To apply updates, you use an OLE DB Command transformation. You use this transformation because you have to use a parameterized UPDATE statement to update one row at a time with the new column values.

Note

You can also use destination components to apply updates. When using this approach, you use the destination components to save the rows to temporary tables that you create for this purpose. Then, you use Execute SQL tasks to perform bulk update and bulk delete operations against the destination from the temporary tables.

To process updates by using an OLE DB Command transformation

  1. On the Data flow tab, add an OLE DB Command transformation.

  2. Connect the output that contains updates from the Conditional Split transformation to the OLE DB Command transformation.

  3. In the Advanced Editor for OLE DB Command, on the Connection Manager tab, select or create an OLE DB Connection Manager for the destination database.

  4. In the Advanced Editor for OLE DB Command, on the Component Properties tab, for SqlCommand, enter a parameterized UPDATE statement.

    For example, an UPDATE statement for a Customer table might have the following syntax:

    update CDCSample.Customer
    set TerritoryID  = ?,
        CustomerType  = ?,
        rowguid  = ?,
        ModifiedDate  = ?
    where CustomerID = ?
    
  5. On the Column Mappings tab of the editor, map the appropriate columns from the change data to the parameters in the UPDATE statement.

Applying Deletes

To apply deletes, you use an OLE DB Command transformation. You use this transformation because you have to use a parameterized DELETE statement that deletes a single row at a time based on the column value that uniquely identifies the row.

Note

You can also use destination components to apply deletes. When using this approach, you use the destination components to save the rows to temporary tables that you create for this purpose. Then, you use Execute SQL tasks to perform bulk update and bulk delete operations against the destination from the temporary tables.

To process deletes by using an OLE DB Command transformation

  1. On the Data flow tab, add an OLE DB Command transformation to the data flow.

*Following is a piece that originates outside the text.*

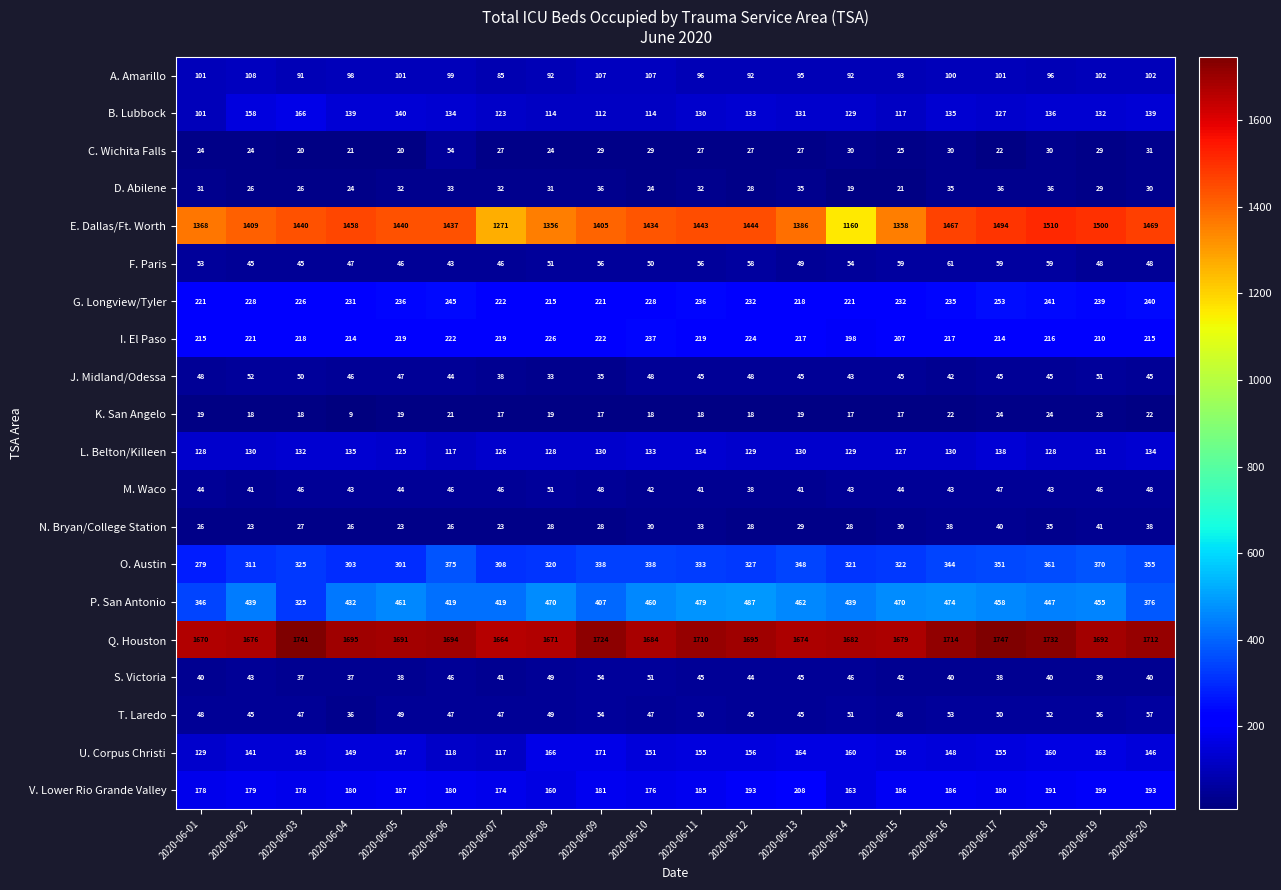

Which label corresponds to the smallest value in the chart?

2020-06-04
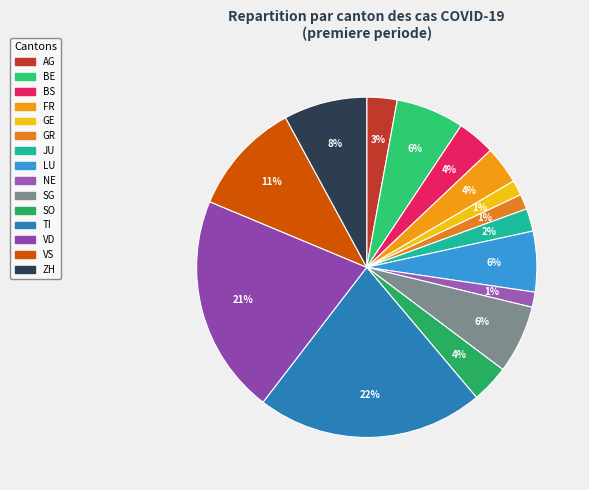

Count the number of slices in the pie.

15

  2. Connect the output that contains deletes from the Conditional Split transformation to the OLE DB Command transformation.

  3. Open the Advanced Editor to configure the transformation.

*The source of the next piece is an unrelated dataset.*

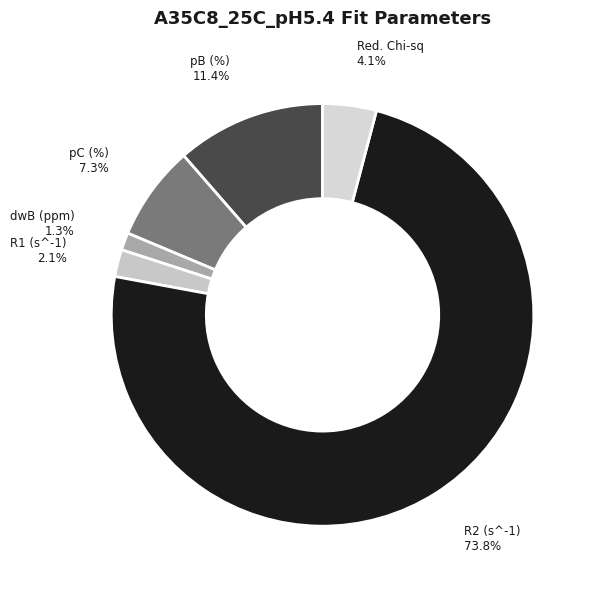

Is it true that pC (%) is 7% of the pie?

True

  4. In the Advanced Editor for OLE DB Command, on the Connection Manager tab, select or create an OLE DB Connection Manager for the destination database.

  5. In the Advanced Editor for OLE DB Command, on the Component Properties tab of the editor, for SqlCommand, enter a parameterized DELETE statement.

    For example, a DELETE statement for a Customer table might have the following syntax:

    delete from Customer where CustomerID = ?
    
  6. On the Column Mappings tab of the editor, map the appropriate column from the change data to the parameter in the DELETE statement.

Optimizing Inserts and Updates by Using MERGE Functionality

You can optimize the processing of inserts and updates by combining certain change data capture options with the use of the Transact-SQL MERGE keyword. For more information about the MERGE keyword, see MERGE (Transact-SQL).

In the Transact-SQL statement that retrieves the change data, you can specify all with merge as the value of the row_filter_option parameter when you call the cdc.fn_cdc_get_net_changes_<capture_instance> function. This change data capture function operates more efficiently when it does not have to perform the extra processing that is required to distinguish inserts from updates. When you specify the all with merge parameter value, the __$operation value of the change data is 1 for deletes or 5 for changes that were caused by inserts or updates. For more information about the Transact-SQL function that is used to retrieve the change data, see Retrieving and Understanding the Change Data.After retrieving changes with the all with merge parameter value, you can apply deletes, and output the remaining rows to a temporary table or a staging table. Then, in a downstream Execute SQL Task, you can use a single MERGE statement to apply all the inserts or updates from the staging table to the destination.